===== Data provided

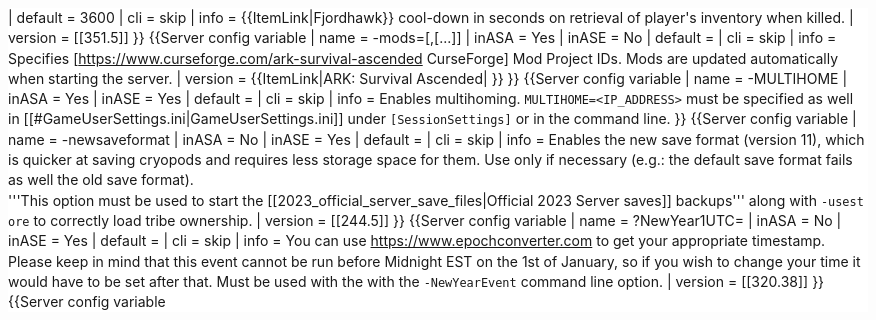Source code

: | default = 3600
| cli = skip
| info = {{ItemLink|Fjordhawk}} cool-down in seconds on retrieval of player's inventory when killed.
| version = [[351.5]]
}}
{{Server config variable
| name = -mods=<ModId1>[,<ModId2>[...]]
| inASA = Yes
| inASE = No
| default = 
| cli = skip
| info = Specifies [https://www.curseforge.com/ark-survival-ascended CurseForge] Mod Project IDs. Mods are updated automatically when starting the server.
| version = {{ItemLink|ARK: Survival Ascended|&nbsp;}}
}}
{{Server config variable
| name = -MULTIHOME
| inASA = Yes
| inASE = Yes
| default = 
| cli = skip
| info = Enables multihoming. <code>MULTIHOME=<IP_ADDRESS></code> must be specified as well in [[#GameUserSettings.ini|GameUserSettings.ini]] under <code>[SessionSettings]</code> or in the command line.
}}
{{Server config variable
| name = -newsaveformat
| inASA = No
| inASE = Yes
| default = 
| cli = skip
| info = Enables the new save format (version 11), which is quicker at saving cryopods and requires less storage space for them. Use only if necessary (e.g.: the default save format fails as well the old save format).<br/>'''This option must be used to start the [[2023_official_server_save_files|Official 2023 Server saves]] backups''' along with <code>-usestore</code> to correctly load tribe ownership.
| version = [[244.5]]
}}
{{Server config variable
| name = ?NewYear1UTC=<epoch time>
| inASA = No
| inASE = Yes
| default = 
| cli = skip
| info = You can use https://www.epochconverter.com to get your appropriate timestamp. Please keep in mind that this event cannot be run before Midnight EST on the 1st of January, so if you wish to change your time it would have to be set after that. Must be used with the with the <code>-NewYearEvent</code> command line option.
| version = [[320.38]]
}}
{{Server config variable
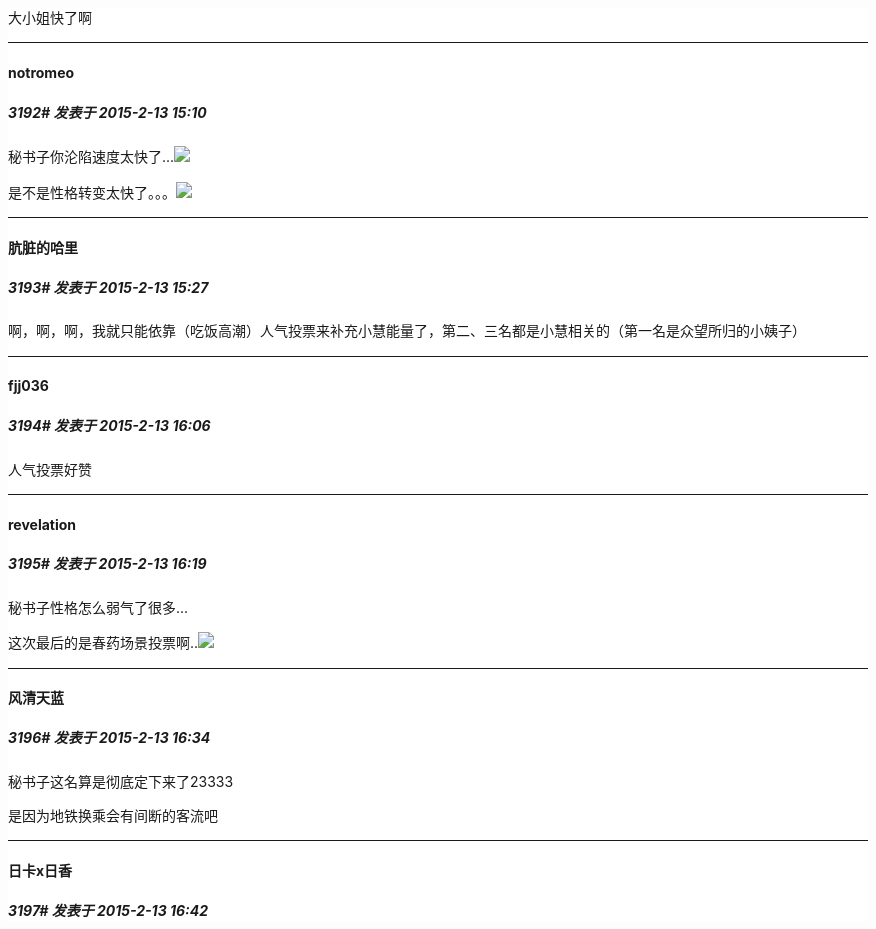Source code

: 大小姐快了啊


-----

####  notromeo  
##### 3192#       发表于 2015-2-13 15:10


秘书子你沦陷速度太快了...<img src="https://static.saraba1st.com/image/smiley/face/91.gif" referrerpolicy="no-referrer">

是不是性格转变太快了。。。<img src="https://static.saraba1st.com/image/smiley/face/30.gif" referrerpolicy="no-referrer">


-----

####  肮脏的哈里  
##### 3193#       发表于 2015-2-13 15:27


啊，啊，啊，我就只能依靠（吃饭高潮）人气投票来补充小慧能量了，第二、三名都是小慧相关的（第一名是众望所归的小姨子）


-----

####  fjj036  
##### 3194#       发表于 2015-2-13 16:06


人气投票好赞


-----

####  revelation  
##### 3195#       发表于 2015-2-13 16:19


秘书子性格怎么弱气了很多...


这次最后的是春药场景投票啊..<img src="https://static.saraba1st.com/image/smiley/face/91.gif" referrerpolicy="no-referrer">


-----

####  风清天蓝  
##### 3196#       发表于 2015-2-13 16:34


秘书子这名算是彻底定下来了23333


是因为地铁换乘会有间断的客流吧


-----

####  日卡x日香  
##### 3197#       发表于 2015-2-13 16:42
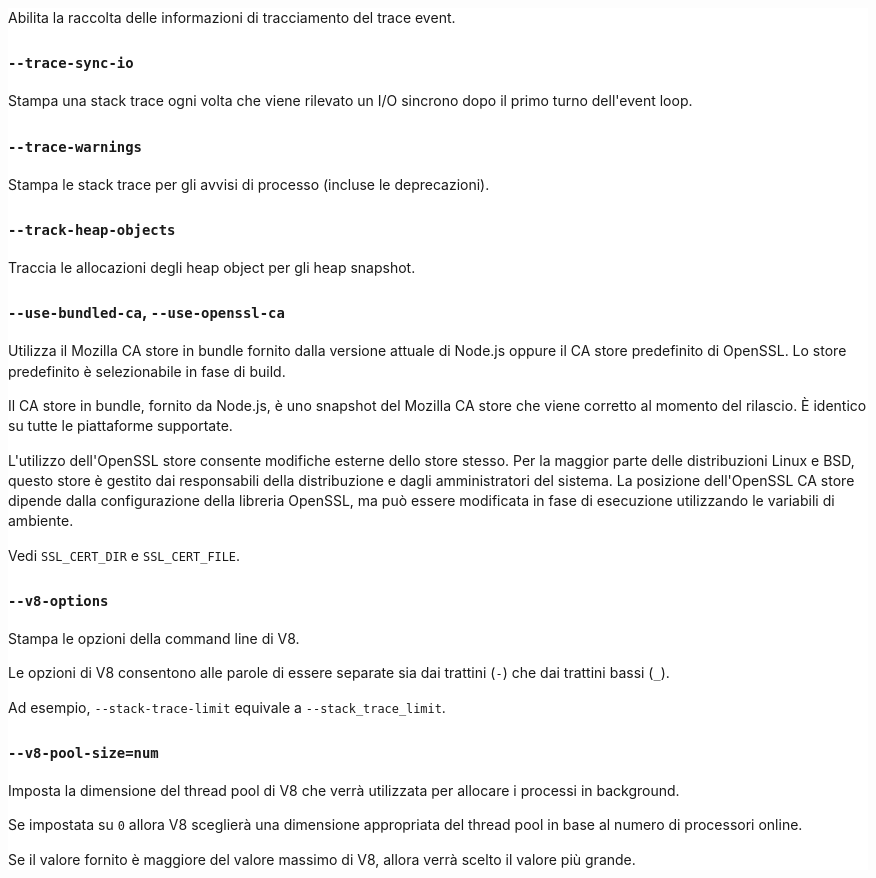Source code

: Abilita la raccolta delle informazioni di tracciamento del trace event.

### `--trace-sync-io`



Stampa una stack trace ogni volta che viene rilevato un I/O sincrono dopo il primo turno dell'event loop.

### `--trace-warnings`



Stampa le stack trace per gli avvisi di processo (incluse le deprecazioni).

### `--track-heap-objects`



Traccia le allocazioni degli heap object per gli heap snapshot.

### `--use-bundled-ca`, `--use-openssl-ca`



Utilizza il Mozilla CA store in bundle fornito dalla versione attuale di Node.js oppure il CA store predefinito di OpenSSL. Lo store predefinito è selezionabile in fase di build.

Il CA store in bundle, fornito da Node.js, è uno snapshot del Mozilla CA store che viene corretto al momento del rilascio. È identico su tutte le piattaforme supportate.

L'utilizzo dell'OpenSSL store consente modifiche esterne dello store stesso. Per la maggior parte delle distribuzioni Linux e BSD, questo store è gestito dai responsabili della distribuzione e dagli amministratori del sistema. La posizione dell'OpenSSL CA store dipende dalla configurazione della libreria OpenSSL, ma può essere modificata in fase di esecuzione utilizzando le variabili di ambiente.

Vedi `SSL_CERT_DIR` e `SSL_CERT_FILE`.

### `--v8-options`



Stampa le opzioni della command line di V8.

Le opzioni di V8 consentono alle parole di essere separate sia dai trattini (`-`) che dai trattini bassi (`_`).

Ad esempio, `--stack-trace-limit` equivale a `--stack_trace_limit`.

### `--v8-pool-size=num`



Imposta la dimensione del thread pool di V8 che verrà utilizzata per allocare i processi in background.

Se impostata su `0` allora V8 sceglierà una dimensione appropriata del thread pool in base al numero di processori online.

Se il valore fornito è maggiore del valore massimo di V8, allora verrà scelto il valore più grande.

==========
===== Data provided

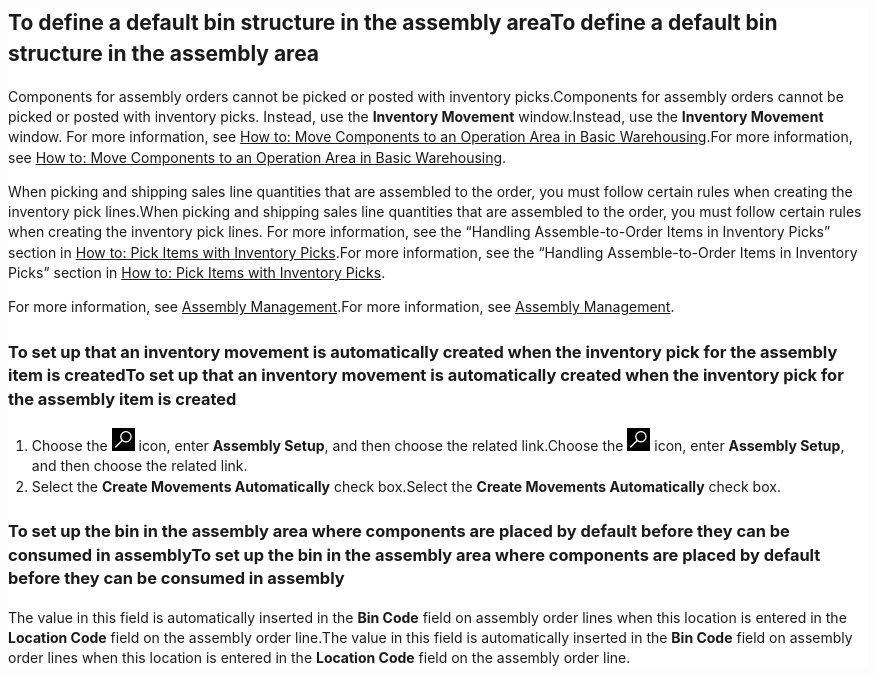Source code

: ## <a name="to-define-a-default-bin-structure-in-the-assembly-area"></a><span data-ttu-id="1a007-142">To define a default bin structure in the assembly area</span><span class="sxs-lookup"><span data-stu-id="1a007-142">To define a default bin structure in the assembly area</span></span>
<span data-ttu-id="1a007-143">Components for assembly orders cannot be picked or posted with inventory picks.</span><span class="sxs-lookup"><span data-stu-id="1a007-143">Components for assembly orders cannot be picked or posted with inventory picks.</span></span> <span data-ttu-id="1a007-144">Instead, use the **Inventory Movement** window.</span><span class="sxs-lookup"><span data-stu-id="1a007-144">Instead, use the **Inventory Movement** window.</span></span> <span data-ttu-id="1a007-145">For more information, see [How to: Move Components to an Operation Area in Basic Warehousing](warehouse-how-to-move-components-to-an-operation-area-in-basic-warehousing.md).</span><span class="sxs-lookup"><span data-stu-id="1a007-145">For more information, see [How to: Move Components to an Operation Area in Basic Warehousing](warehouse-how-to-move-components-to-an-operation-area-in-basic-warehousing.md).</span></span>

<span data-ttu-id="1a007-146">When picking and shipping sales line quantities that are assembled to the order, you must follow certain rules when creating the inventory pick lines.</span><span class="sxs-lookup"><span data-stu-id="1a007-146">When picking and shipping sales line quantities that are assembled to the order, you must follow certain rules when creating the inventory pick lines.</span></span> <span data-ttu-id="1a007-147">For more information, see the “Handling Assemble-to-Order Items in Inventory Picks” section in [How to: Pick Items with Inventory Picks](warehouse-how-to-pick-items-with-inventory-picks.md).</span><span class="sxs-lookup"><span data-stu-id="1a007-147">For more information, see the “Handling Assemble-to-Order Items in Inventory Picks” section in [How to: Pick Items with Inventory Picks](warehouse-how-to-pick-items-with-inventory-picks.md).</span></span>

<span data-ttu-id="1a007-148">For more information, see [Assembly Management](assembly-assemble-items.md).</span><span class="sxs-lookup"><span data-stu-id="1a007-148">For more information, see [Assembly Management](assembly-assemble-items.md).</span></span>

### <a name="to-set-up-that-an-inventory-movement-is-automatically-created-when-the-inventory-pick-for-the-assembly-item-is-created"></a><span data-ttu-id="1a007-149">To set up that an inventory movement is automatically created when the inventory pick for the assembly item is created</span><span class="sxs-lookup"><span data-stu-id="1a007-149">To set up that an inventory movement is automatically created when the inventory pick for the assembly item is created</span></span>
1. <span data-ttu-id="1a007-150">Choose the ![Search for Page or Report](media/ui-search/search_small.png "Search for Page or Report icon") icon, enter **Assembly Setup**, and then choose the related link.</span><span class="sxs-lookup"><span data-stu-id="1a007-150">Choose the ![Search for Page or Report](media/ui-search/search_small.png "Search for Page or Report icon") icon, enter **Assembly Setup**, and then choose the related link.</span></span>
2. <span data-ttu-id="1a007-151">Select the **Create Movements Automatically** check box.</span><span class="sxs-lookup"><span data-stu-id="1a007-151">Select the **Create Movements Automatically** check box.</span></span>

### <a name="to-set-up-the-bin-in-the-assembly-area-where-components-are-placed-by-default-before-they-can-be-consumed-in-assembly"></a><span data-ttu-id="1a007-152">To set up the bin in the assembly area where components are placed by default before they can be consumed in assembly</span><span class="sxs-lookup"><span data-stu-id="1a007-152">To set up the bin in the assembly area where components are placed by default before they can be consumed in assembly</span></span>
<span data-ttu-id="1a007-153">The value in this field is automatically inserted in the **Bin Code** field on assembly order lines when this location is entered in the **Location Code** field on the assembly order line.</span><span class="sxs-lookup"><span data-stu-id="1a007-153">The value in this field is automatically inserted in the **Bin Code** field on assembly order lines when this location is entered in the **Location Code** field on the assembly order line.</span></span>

==========

▶ Work instruction
For each line in the entries that holds "dalla", return that line.

▶ Solution to this problem
Utilizza il Mozilla CA store in bundle fornito dalla versione attuale di Node.js oppure il CA store predefinito di OpenSSL. Lo store predefinito è selezionabile in fase di build.
L'utilizzo dell'OpenSSL store consente modifiche esterne dello store stesso. Per la maggior parte delle distribuzioni Linux e BSD, questo store è gestito dai responsabili della distribuzione e dagli amministratori del sistema. La posizione dell'OpenSSL CA store dipende dalla configurazione della libreria OpenSSL, ma può essere modificata in fase di esecuzione utilizzando le variabili di ambiente.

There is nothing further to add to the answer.